Why can't the high-voltage line be installed underground?
Elia wants to upgrade a high-voltage line running through the municipalities of Kruibeke, Temse, Bornem, Puurs-Sint-Amands, Buggenhout, Londerzeel, Merchtem, Asse and Dilbeek. In light of the energy transition, this line will have to be able to transmit more electricity in the future.
Elia considered laying the line underground, taking into account this solution's technical feasibility, impact on the surrounding area and cost to society. Installing new conductors on the existing line emerged as the best option.
Upgrading our grid's north-south axis
The backbone of Belgium's grid is operated at 380 kV. This voltage level makes it possible to quickly and efficiently transmit large volumes of electricity throughout Belgium and to exchange power with neighbouring countries. The Mercator-Bruegel high-voltage line forms the north-south axis of our grid and needs to be upgraded in order to better distribute and transmit increased electricity flows and consequently secure the country's future security of supply.
Underground alternative considered
The project environmental impact assessment (EIA) also looked into whether we could lay the line underground. However, laying a new underground cable was not considered a reasonable solution. As part of its commitment to a sustainable, reliable and affordable energy system, Elia strives for a sound balance between technical feasibility, impact on the surrounding area and cost to society. With this in mind, upgrading the current high-voltage line appears to be the best option.
Reliability of the high-voltage grid
Laying a 380-kV high-voltage line underground poses a number of risks. The electrical behaviour of underground cables differs from that of overhead high-voltage lines. This results in a loss of transmission capacity. To compensate for this loss, additional devices (e.g. coils) have to be installed at various points along the route.
The combination of cables and coils creates resonance similar to a radio where multiple jammers continuously change frequency. Cables and coils can cause disruption locally, jeopardising the stability of the entire grid. In addition, it is easier for Elia to identify faults and carry out maintenance on overhead lines.

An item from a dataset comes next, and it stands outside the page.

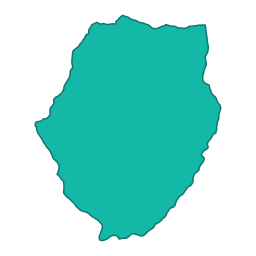 Denchhukha, Samchi, Bhutan
{"feature_id": "84629894B1832791956678", "entity_name": "Denchhukha", "entity_type": "district", "adm_level": 2, "iso_a3": "BTN", "parent_name": "Bhutan", "parent_adm1": "Samchi", "projection": "mercator", "projection_center": [89.277, 27.026], "detail": "fine", "context": "isolated", "style": "filled", "palette": "teal", "viewbox_px": 256, "rotation_deg": 0, "n_neighbors": 0, "source": "geoboundaries", "source_scale": "gbopen_adm2", "svg_char_len": 5717}
<svg xmlns="http://www.w3.org/2000/svg" viewBox="0 0 256 256"><path d="M205.1,25.1L199.3,25.1L196.4,25.6L194.2,25.9L192.8,26.1L192.0,26.2L191.3,26.2L190.5,26.2L190.0,26.1L189.3,26.4L188.6,26.7L188.0,27.1L187.4,27.5L186.7,27.8L185.2,28.2L184.5,28.4L183.8,28.3L183.1,28.2L182.3,28.1L180.8,28.2L179.4,27.9L177.9,27.8L177.2,27.6L176.6,27.2L176.0,26.7L175.3,26.4L174.6,26.3L173.1,26.2L171.6,26.1L170.9,26.2L170.2,26.0L169.5,25.7L168.8,25.5L168.1,25.3L166.8,24.9L166.1,24.6L165.4,24.8L165.0,25.4L164.5,25.9L163.7,26.0L162.3,26.3L161.6,26.5L160.9,26.8L157.6,28.3L156.9,28.5L155.4,28.7L154.7,28.7L153.9,28.6L153.2,28.5L152.5,28.2L151.9,27.8L150.8,26.9L149.3,25.5L148.6,25.1L148.0,24.8L147.1,24.5L146.4,24.3L145.7,24.1L145.0,23.7L144.4,23.4L143.7,23.2L140.0,22.5L139.3,22.3L138.6,22.0L137.5,21.3L136.2,20.7L135.6,20.5L133.5,19.9L132.8,19.7L131.4,19.2L130.7,18.9L130.1,18.5L128.2,17.3L127.5,17.0L126.1,16.6L124.0,15.9L123.3,15.7L122.6,15.4L121.4,16.3L120.8,16.7L119.2,18.3L118.7,18.8L118.3,19.4L118.0,20.1L117.4,20.5L116.7,20.8L116.1,21.2L115.9,21.9L116.1,22.7L116.3,23.4L115.8,23.9L115.1,24.1L114.4,24.0L113.6,23.8L112.9,23.8L112.2,23.8L109.2,24.3L107.8,24.6L106.3,24.4L105.6,24.2L104.2,23.7L103.5,23.6L102.8,23.6L102.1,23.8L101.4,24.0L100.6,24.1L99.9,23.9L99.3,23.6L98.6,23.3L98.0,22.9L97.3,22.6L96.6,22.5L95.9,22.8L95.3,23.2L94.6,23.5L92.6,24.3L92.0,24.7L91.6,25.2L91.3,25.9L90.6,27.2L90.2,27.8L89.0,29.4L88.7,30.9L88.7,31.8L88.7,33.2L88.1,34.0L86.1,34.8L85.8,35.5L85.3,36.4L84.5,38.2L83.8,38.9L83.3,39.6L82.9,40.6L82.6,41.4L82.0,42.1L81.3,42.7L80.5,43.3L79.9,44.0L79.6,44.9L79.2,45.7L78.7,46.3L78.0,46.9L76.1,48.4L75.4,49.0L74.6,49.5L73.9,50.1L73.3,50.9L72.7,51.8L72.1,58.7L72.0,59.6L71.9,60.7L71.9,62.0L71.9,63.2L72.6,66.1L72.6,67.1L72.5,67.7L71.8,69.0L71.3,69.3L70.8,70.1L70.3,71.0L70.2,71.9L70.1,73.7L70.0,74.6L69.9,75.5L69.7,76.4L69.4,77.4L69.1,78.0L68.6,78.6L68.2,79.4L67.4,80.6L66.0,83.0L65.4,84.1L65.0,84.7L64.2,86.2L63.9,86.9L64.0,88.4L63.7,89.2L63.0,90.6L62.6,91.5L62.1,92.3L61.8,92.9L61.3,93.3L60.7,93.9L60.0,94.4L59.2,94.9L57.6,96.7L56.3,96.7L55.8,97.2L55.1,97.9L54.4,98.6L54.0,99.1L53.7,99.7L53.7,100.4L53.8,101.3L53.9,102.3L53.8,103.2L53.6,104.0L53.2,104.6L52.7,105.3L52.2,105.9L51.1,107.0L50.6,107.8L50.0,109.6L49.9,110.5L49.9,111.4L49.9,112.3L50.0,113.3L50.1,114.2L50.0,115.0L49.6,115.6L48.9,116.1L48.4,116.8L48.0,117.4L47.5,117.8L46.8,118.3L45.9,118.7L44.9,118.7L43.9,118.9L43.1,119.1L42.5,119.7L41.6,120.7L40.8,121.1L39.8,121.3L38.8,121.5L37.8,121.6L36.8,121.9L36.1,122.3L35.6,122.9L35.3,124.0L35.3,125.8L36.3,127.3L37.3,131.9L38.0,133.3L42.4,139.7L43.5,142.5L44.9,144.0L45.3,144.8L47.4,148.0L47.9,148.3L48.6,149.1L49.4,150.2L49.7,150.9L50.3,151.6L50.9,152.8L52.0,155.1L52.7,156.8L53.0,158.0L54.1,159.3L55.0,160.2L55.7,160.6L57.2,162.2L57.7,162.9L58.5,164.6L59.0,165.8L59.1,167.7L58.8,169.3L58.7,170.0L57.5,173.3L57.1,174.3L58.9,175.9L59.8,176.8L60.1,177.4L61.2,179.0L63.4,181.2L63.8,183.3L64.0,186.2L63.9,188.9L63.6,192.9L65.1,194.9L67.1,197.2L69.7,199.1L72.3,201.7L74.3,203.4L76.0,206.2L78.6,208.6L80.3,210.2L83.1,211.3L86.6,212.3L88.8,213.7L92.3,216.8L94.7,218.1L97.4,219.9L99.5,221.8L101.6,224.1L102.2,225.4L102.4,226.9L101.9,229.6L100.2,234.1L99.3,236.6L99.2,238.5L99.7,239.9L101.5,240.6L103.6,240.4L107.6,238.7L109.6,237.0L111.2,236.0L113.1,235.4L114.9,235.3L116.5,235.5L118.4,237.5L119.0,239.0L124.1,238.1L125.4,238.3L126.8,238.0L129.0,236.3L130.6,234.8L131.0,234.5L131.7,234.0L132.9,233.7L134.0,233.8L136.2,234.4L138.2,235.0L139.7,235.7L140.6,236.0L142.1,235.9L143.8,235.4L144.5,234.7L146.9,232.6L147.6,231.7L150.1,229.8L150.8,229.5L152.8,228.2L153.8,227.1L154.9,225.1L155.1,224.5L156.2,223.8L158.0,222.8L159.2,222.2L161.0,220.6L162.2,219.2L162.7,218.7L163.9,217.7L164.9,217.0L165.9,215.5L166.4,214.2L167.1,212.6L167.4,212.2L167.9,211.4L168.4,210.9L169.4,209.2L169.8,208.6L171.6,207.7L173.7,206.8L174.4,206.3L175.0,205.1L175.9,202.4L176.1,201.7L176.5,200.8L176.8,200.1L178.2,198.5L179.0,196.7L179.7,196.3L181.0,195.3L182.6,194.4L183.1,193.7L184.4,192.0L185.9,189.8L186.9,188.4L188.3,186.6L189.0,186.2L190.6,185.7L190.9,185.2L192.0,183.7L192.9,182.0L193.1,181.2L193.1,179.8L192.9,178.3L192.9,177.6L193.4,176.7L194.0,175.1L194.2,174.1L194.8,173.6L197.1,171.9L198.1,171.0L198.6,170.5L198.9,169.8L199.0,169.1L199.1,168.3L199.4,167.6L199.6,167.0L200.7,165.0L202.1,163.3L202.9,162.1L203.7,160.8L204.0,160.1L204.2,159.6L204.2,158.9L204.1,158.2L203.8,157.5L202.2,156.0L201.7,155.4L201.5,154.7L201.7,154.0L202.0,153.3L202.4,152.7L202.8,152.1L203.8,151.0L204.3,150.4L204.9,150.0L205.6,149.8L206.2,149.6L207.6,148.2L208.1,147.5L208.1,146.7L207.9,146.0L207.6,145.3L207.4,144.6L207.4,143.9L207.7,143.2L207.9,142.5L208.1,141.9L209.0,140.7L210.0,139.6L210.4,139.0L210.9,138.4L211.3,137.8L212.0,136.4L212.4,135.8L213.3,134.6L213.7,134.1L214.3,133.6L215.7,133.0L216.1,131.1L216.4,130.4L216.6,129.7L216.7,128.9L216.6,128.2L216.6,127.5L216.7,126.7L216.8,126.0L217.1,124.6L217.3,122.3L217.5,121.6L217.8,120.9L218.4,119.6L218.7,118.9L218.8,118.2L218.7,117.5L218.8,116.0L218.8,115.2L218.9,114.5L219.1,113.8L219.5,112.4L219.7,111.7L219.9,111.0L220.2,110.3L220.6,108.8L220.7,108.1L220.7,107.4L220.5,106.6L220.3,105.9L219.9,105.3L218.5,103.3L218.0,102.7L217.6,102.2L217.4,101.6L216.9,100.6L216.4,98.8L215.9,98.0L215.5,97.2L214.5,96.3L214.1,95.9L212.5,94.4L212.0,93.8L211.6,93.2L211.1,91.8L210.4,89.7L210.0,89.0L209.7,88.4L209.6,87.6L209.5,86.2L209.0,85.0L207.7,84.5L204.3,82.7L203.0,80.6L202.8,79.8L202.8,78.1L202.6,77.4L202.7,76.4L204.3,69.9L204.8,68.3L206.1,65.2L206.3,64.0L206.2,62.7L206.0,62.0L205.2,57.8L205.4,56.2L207.4,52.7L208.0,50.6L208.0,49.9L208.2,49.0L208.3,46.9L208.0,45.3L207.3,41.2L207.0,37.6L206.8,37.0L206.6,34.8L205.9,30.4L205.8,28.0L205.1,25.1Z" fill="#14b8a6" stroke="#0f766e" stroke-width="1.5"/></svg>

Control room monitoring grid stability - © Elia
Impact on the surrounding area
The conductors currently installed on this high-voltage line can be replaced with conductors that have a greater transmission capacity. This requires the reinforcement of the foundations and ironwork of 64 pylons and the replacement of six pylons. Such work will not take up any additional public space, which would have incurred more costs.

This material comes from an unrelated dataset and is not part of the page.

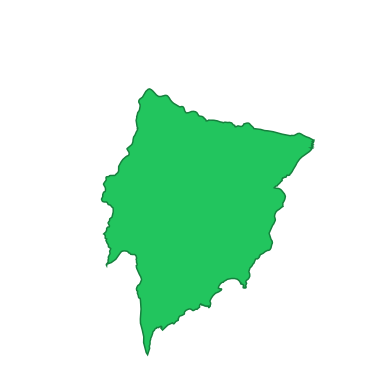 outline of Padang Lawas, Sumatera Utara, Indonesia, rotated 55°
{"feature_id": "22746128B18337582481574", "entity_name": "Padang Lawas", "entity_type": "district", "adm_level": 2, "iso_a3": "IDN", "parent_name": "Indonesia", "parent_adm1": "Sumatera Utara", "projection": "natural_earth1", "projection_center": [99.825, 1.157], "detail": "fine", "context": "isolated", "style": "filled", "palette": "green", "viewbox_px": 384, "rotation_deg": 55, "n_neighbors": 0, "source": "geoboundaries", "source_scale": "gbopen_adm2", "svg_char_len": 6077}
<svg xmlns="http://www.w3.org/2000/svg" viewBox="0 0 384 384"><g transform="rotate(55 192 192)"><path d="M203.3,304.1L202.5,303.4L202.3,303.0L203.5,298.6L203.4,293.0L201.0,286.4L200.4,284.3L200.4,283.3L201.3,281.3L203.2,279.2L204.7,278.7L205.6,278.7L206.5,278.0L207.9,277.9L209.4,276.2L210.3,274.8L212.0,274.4L214.3,275.2L214.6,275.4L215.0,276.3L216.2,276.7L218.0,277.9L219.7,278.2L220.4,279.1L220.3,279.8L221.6,280.6L223.0,281.1L229.1,282.3L231.9,282.6L234.0,283.2L235.0,283.7L237.2,287.1L237.6,288.5L237.5,289.2L237.6,290.1L238.4,291.7L239.5,293.1L241.1,293.8L242.0,293.4L243.6,294.8L245.4,295.2L247.8,296.2L248.6,296.1L249.3,295.5L249.7,295.6L251.6,296.6L258.7,300.9L266.5,307.2L270.0,309.5L276.6,311.9L283.0,314.6L287.6,318.0L297.3,321.6L299.8,321.7L295.8,316.4L293.7,315.3L292.5,313.6L290.2,312.0L289.0,310.4L288.2,309.8L287.1,307.9L285.3,305.4L284.3,304.5L283.8,303.0L283.7,302.1L283.1,301.2L282.9,300.0L283.2,299.4L282.8,298.5L283.9,297.2L283.8,296.1L284.2,294.4L284.6,294.2L285.4,294.2L285.6,295.5L288.2,295.3L287.1,288.0L288.0,283.0L289.2,282.9L289.6,282.3L288.8,279.4L289.2,276.9L288.3,276.1L288.1,276.2L286.8,274.0L286.6,273.2L287.3,271.0L287.6,268.6L287.4,268.1L286.3,267.3L285.9,266.7L285.5,264.7L285.9,262.3L286.5,260.8L287.9,259.8L289.3,259.5L289.7,259.1L290.0,258.6L290.1,256.5L290.4,255.8L291.0,255.1L290.7,253.3L290.7,251.9L289.3,250.9L288.8,250.0L288.7,249.0L289.3,248.9L289.9,248.4L290.4,248.7L291.0,247.7L291.5,247.7L291.7,247.3L292.7,246.7L292.8,246.8L293.3,246.4L293.5,245.7L294.3,245.4L294.5,244.4L294.9,243.9L295.8,244.5L296.2,244.6L296.4,244.3L295.9,242.5L295.0,241.8L294.4,240.9L293.0,240.2L292.1,240.1L291.5,239.7L290.1,237.3L288.9,234.1L288.4,230.8L289.1,227.4L289.2,224.6L288.8,223.7L288.5,223.5L288.1,223.6L287.6,224.4L286.0,225.6L285.7,225.5L285.5,225.0L284.7,224.4L283.4,221.3L283.3,219.4L283.4,218.8L283.8,218.2L283.5,216.6L283.8,214.7L283.7,213.7L284.0,212.6L285.5,209.3L287.3,206.7L289.3,205.0L290.7,204.5L292.3,204.2L294.3,204.4L294.6,204.1L295.1,204.7L295.4,204.7L295.7,204.5L295.8,204.1L296.9,203.6L297.2,203.2L297.7,203.2L298.8,203.9L298.9,204.3L299.4,204.8L300.0,204.9L300.3,204.1L301.1,203.8L301.3,202.6L301.0,202.3L300.5,202.5L300.1,201.9L299.5,201.9L298.1,199.6L296.5,199.6L296.3,199.4L295.6,198.0L295.6,196.1L295.4,195.5L295.0,194.4L294.1,193.0L292.3,191.8L289.8,191.1L287.5,188.1L287.1,185.7L285.9,183.1L285.9,182.3L283.5,178.6L283.6,177.7L284.3,176.8L284.3,175.5L283.9,174.2L283.2,173.6L283.3,173.2L282.5,172.1L283.0,168.9L282.8,166.1L283.2,163.5L283.6,163.0L283.9,162.1L283.9,161.1L283.1,159.4L280.7,156.7L280.2,155.8L279.6,155.2L278.1,154.5L276.0,154.4L270.0,152.5L265.7,145.4L264.8,143.2L264.5,143.2L264.8,143.1L263.1,140.2L262.3,139.5L259.3,138.4L257.9,137.0L257.2,135.9L256.6,134.9L256.1,132.9L256.2,130.4L255.9,127.1L256.0,125.7L255.5,125.6L253.1,123.9L252.5,122.4L251.8,121.1L250.9,119.8L249.1,118.0L246.7,117.4L241.9,117.7L240.6,118.0L238.8,119.0L236.8,121.4L235.7,122.2L235.3,120.6L235.3,119.6L235.7,119.0L235.8,118.5L235.2,117.4L235.2,116.3L234.8,114.0L234.4,113.4L234.5,112.2L234.2,112.0L234.1,111.3L233.3,111.1L232.5,109.8L233.0,109.0L232.9,107.8L233.5,107.0L233.7,106.3L233.4,105.7L232.8,104.9L232.8,104.4L233.8,103.3L234.1,102.3L233.6,101.8L233.6,100.9L232.8,98.5L231.4,95.7L229.7,91.8L228.2,89.0L226.8,85.0L226.3,81.9L226.2,72.5L225.7,70.0L225.2,68.9L224.2,69.4L224.6,68.8L224.0,68.8L224.0,68.6L224.6,68.1L224.0,68.1L223.9,67.8L224.3,67.4L224.4,67.1L223.4,67.5L222.5,67.3L222.6,67.0L223.3,67.1L223.5,66.9L222.5,66.6L222.8,66.5L222.7,66.0L222.9,65.8L222.9,65.6L221.9,65.9L221.2,65.7L221.3,64.5L221.1,64.3L220.9,64.3L220.7,64.8L219.6,64.7L219.6,64.2L220.6,64.2L220.8,63.8L220.4,63.2L220.0,63.1L219.5,62.3L218.7,63.0L214.7,65.0L212.1,66.9L209.1,68.5L207.2,69.3L205.7,70.2L204.8,71.7L204.3,75.9L202.7,78.1L202.3,79.2L196.4,84.9L189.1,91.0L185.4,94.8L183.3,97.3L180.2,99.8L175.5,105.0L174.3,104.8L170.4,105.6L169.1,105.7L168.3,106.0L167.7,106.5L166.9,107.8L166.0,110.5L166.6,111.5L166.9,113.2L166.7,113.7L166.1,114.7L164.2,116.4L163.8,118.6L163.2,119.3L162.8,119.3L162.0,118.8L160.6,119.7L158.2,119.9L156.5,121.3L155.5,123.0L154.0,124.6L153.5,125.4L153.2,126.7L152.2,127.3L150.9,128.6L148.2,130.5L145.8,132.9L142.6,137.3L142.7,137.6L142.6,138.4L141.9,139.6L141.0,139.3L139.9,139.3L138.7,139.9L137.8,139.6L137.3,139.8L135.8,140.5L133.9,142.5L133.1,142.7L129.8,142.5L128.3,143.1L126.8,144.5L125.8,146.2L125.1,149.2L124.1,151.1L123.7,151.4L122.1,151.5L120.8,151.3L120.1,150.9L118.0,150.4L116.8,150.6L115.9,151.7L115.6,152.7L115.0,153.4L108.8,156.2L106.6,156.7L104.2,156.9L102.0,156.7L99.5,156.9L98.7,157.2L98.2,157.6L97.4,158.6L97.0,159.9L96.4,161.3L96.2,162.2L94.7,164.5L92.2,165.5L87.2,166.1L85.1,166.6L83.3,167.5L82.7,168.9L83.1,172.1L85.9,178.1L86.0,181.6L86.5,182.9L87.7,184.0L90.8,184.5L92.2,185.5L94.9,188.3L95.9,191.0L97.8,193.0L98.3,193.9L99.5,194.7L101.3,196.7L107.2,199.6L108.6,199.7L108.7,200.5L109.7,200.9L110.1,201.4L110.7,202.9L112.7,206.1L113.5,208.3L115.4,210.3L117.0,211.6L118.4,213.6L118.7,214.6L119.2,220.3L119.7,220.6L123.2,220.8L124.3,221.3L125.3,222.1L125.6,223.5L125.2,225.1L125.3,226.7L125.7,230.0L126.7,232.8L129.0,237.4L132.7,240.1L133.6,241.7L133.8,243.8L134.1,244.9L134.1,245.8L131.7,249.3L131.4,250.1L131.6,251.3L130.5,253.4L130.9,254.2L132.7,255.2L133.1,255.7L133.9,258.2L134.7,259.9L135.1,260.1L138.6,260.5L139.9,261.1L141.4,262.3L141.8,262.9L141.5,264.4L141.7,264.8L142.9,266.6L144.6,267.8L145.9,270.2L146.8,270.5L148.1,270.7L148.9,270.4L150.0,269.4L151.0,267.9L152.0,267.5L154.2,267.8L156.1,266.3L157.9,266.3L159.8,265.8L160.9,266.4L163.2,268.0L166.7,272.0L166.8,274.8L168.3,276.1L168.7,277.5L169.1,278.4L169.5,278.6L172.4,279.0L172.8,279.4L173.0,280.1L172.5,280.9L172.5,281.8L173.0,282.9L174.4,283.9L174.7,284.6L175.2,285.2L175.7,288.4L176.6,288.0L177.3,288.1L177.9,288.0L180.0,289.6L180.6,289.4L181.5,288.8L181.7,289.0L182.3,290.2L182.7,290.4L183.9,290.4L184.7,290.8L187.1,290.8L189.0,291.9L191.6,291.0L192.4,291.8L193.2,293.4L195.4,294.4L197.3,297.9L199.0,298.8L199.4,299.6L201.4,301.0L202.1,303.5L202.6,304.0L203.3,304.1Z" fill="#22c55e" stroke="#15803d" stroke-width="1.5"/></g></svg>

If we had opted for an underground solution, several cables would have had to be laid a certain distance from each other, given that they cool down less considerably. This means that an underground solution would require a worksite zone approximately 70 metres wide, an impossible requirement given the surroundings (villages, houses, landscape, etc.).
Spatial impact of laying underground high-voltage cables - © Elia
Investment and maintenance costs
The investment and maintenance costs of the high-voltage grid are borne by society via energy bills, as everyone who uses electricity at home or at work makes use of the high-voltage grid. It is cheaper to upgrade 32 kilometres of an existing overhead high-voltage line than to lay an entirely new underground cable.
Laying an underground cable is six times more expensive than an overhead solution, as it requires more cables and takes longer. The annual maintenance cost of an underground cable is also two to three times higher than that of an overhead high-voltage line.